Since you are going in-wall, I suspect that you aren't also building an enclosure to go in the wall right? You have typical stud spacing, so essentially you have a massive baffle install going - (i.e. much larger than necessary enclosure.)
So why would you need to make your already larger than necessary enclosure seem even larger?
Another possibility is that you may think poly would help dampen reflections inside the enclosure (wall) and cut down on unintended wall radiation (that is the wall vibrating and having audio come out the other side of the wall, or out of phase sound occurring and causing constructive and destructive interference and ruining the in-room sound). The short answer - poly will do nothing for that. Nothing noticeable at least, so don't waste your time.
My gut tells me to use the 1911, but my eyes and brain say the extra ins/outs of the 891 trump the different amplifier.

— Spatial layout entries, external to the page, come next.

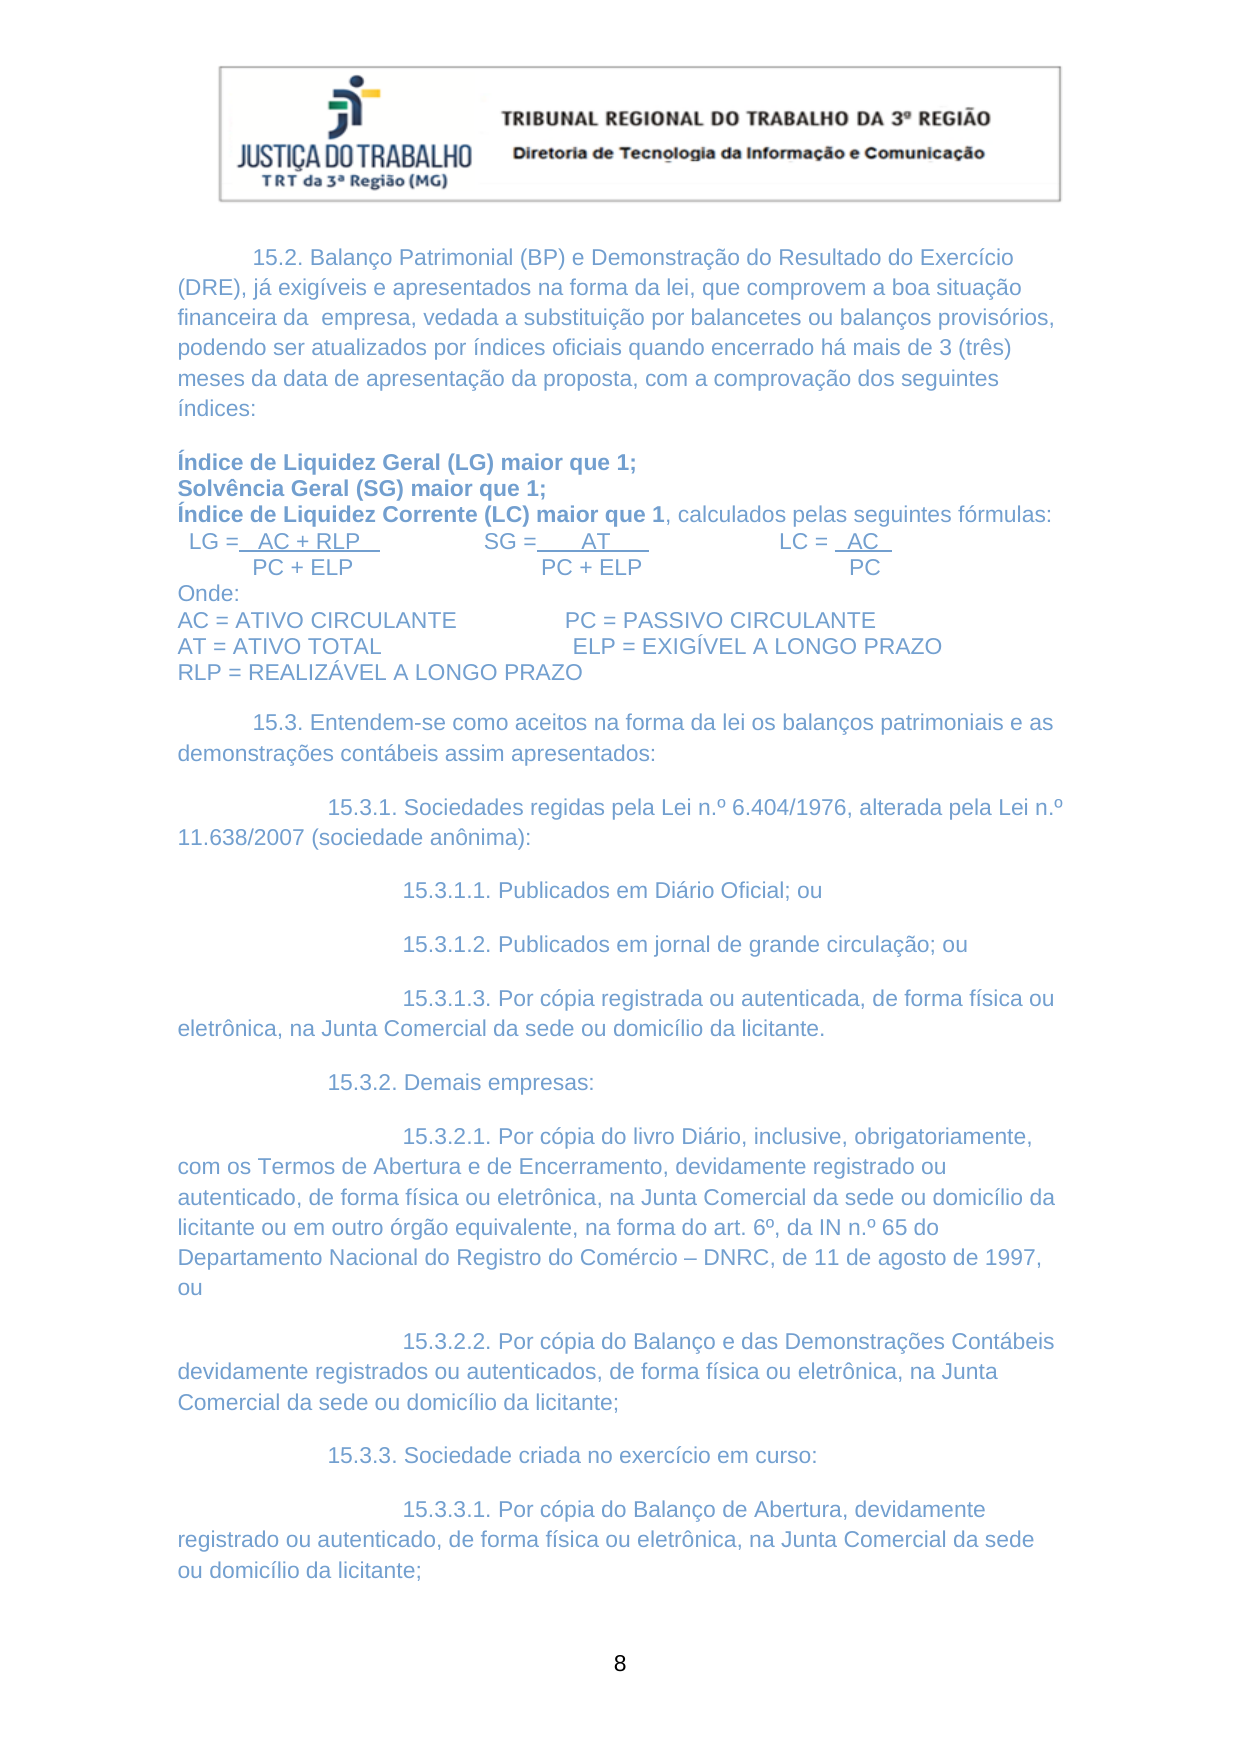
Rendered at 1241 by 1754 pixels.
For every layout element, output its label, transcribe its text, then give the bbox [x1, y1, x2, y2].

subtitle 15.3.1.3. Por cópia registrada ou autenticada, de forma física ou eletrônica, na Junta Comercial da sede ou domicílio da licitante. [177, 985, 1063, 1042]
subtitle 15.3.2. Demais empresas: [177, 1069, 1063, 1096]
subtitle AC = ATIVO CIRCULANTE PC = PASSIVO CIRCULANTE [177, 607, 1063, 633]
table_header LG = AC + RLP PC + ELP [177, 528, 472, 580]
table_header SG = AT PC + ELP [473, 528, 768, 580]
table_header LC = AC PC [768, 528, 1063, 580]
subtitle 15.3.2.1. Por cópia do livro Diário, inclusive, obrigatoriamente, com os Termos de Abertura e de Encerramento, devidamente registrado ou autenticado, de forma física ou eletrônica, na Junta Comercial da sede ou domicílio da licitante ou em outro órgão equivalente, na forma do art. 6º, da IN n.º 65 do Departamento Nacional do Registro do Comércio – DNRC, de 11 de agosto de 1997, ou [177, 1123, 1063, 1301]
subtitle 15.3.1. Sociedades regidas pela Lei n.º 6.404/1976, alterada pela Lei n.º 11.638/2007 (sociedade anônima): [177, 793, 1063, 850]
subtitle AT = ATIVO TOTAL ELP = EXIGÍVEL A LONGO PRAZO [177, 633, 1063, 659]
picture [216, 65, 1064, 206]
subtitle 15.3.2.2. Por cópia do Balanço e das Demonstrações Contábeis devidamente registrados ou autenticados, de forma física ou eletrônica, na Junta Comercial da sede ou domicílio da licitante; [177, 1328, 1063, 1415]
subtitle Índice de Liquidez Geral (LG) maior que 1; [177, 448, 1063, 475]
subtitle Índice de Liquidez Corrente (LC) maior que 1, calculados pelas seguintes fórmulas: [177, 501, 1063, 528]
subtitle 15.3. Entendem-se como aceitos na forma da lei os balanços patrimoniais e as demonstrações contábeis assim apresentados: [177, 709, 1063, 766]
subtitle 15.3.1.2. Publicados em jornal de grande circulação; ou [177, 931, 1063, 958]
subtitle Onde: [177, 580, 1063, 607]
subtitle 15.3.3. Sociedade criada no exercício em curso: [177, 1442, 1063, 1469]
subtitle 15.2. Balanço Patrimonial (BP) e Demonstração do Resultado do Exercício (DRE), já exigíveis e apresentados na forma da lei, que comprovem a boa situação financeira da empresa, vedada a substituição por balancetes ou balanços provisórios, podendo ser atualizados por índices oficiais quando encerrado há mais de 3 (três) meses da data de apresentação da proposta, com a comprovação dos seguintes índices: [177, 244, 1063, 421]
subtitle RLP = REALIZÁVEL A LONGO PRAZO [177, 659, 1063, 686]
subtitle Solvência Geral (SG) maior que 1; [177, 475, 1063, 501]
subtitle 15.3.1.1. Publicados em Diário Oficial; ou [177, 877, 1063, 904]
subtitle 15.3.3.1. Por cópia do Balanço de Abertura, devidamente registrado ou autenticado, de forma física ou eletrônica, na Junta Comercial da sede ou domicílio da licitante; [177, 1496, 1063, 1583]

We used to use concrete and epoxy inside the walls to "build" a sort of enclosure that came "close" to a designed enclosure that fit the crossover curve. It worked well enough to help dampen the higher frequencies, but the low end is coming through no matter what you do.
We used to use mass loaded vinyl sheets (often had to remove wall treatments first to apply underneath) and that honestly helped to deaden the room a lot more than any of that dynamat stuff the car folks seem to love.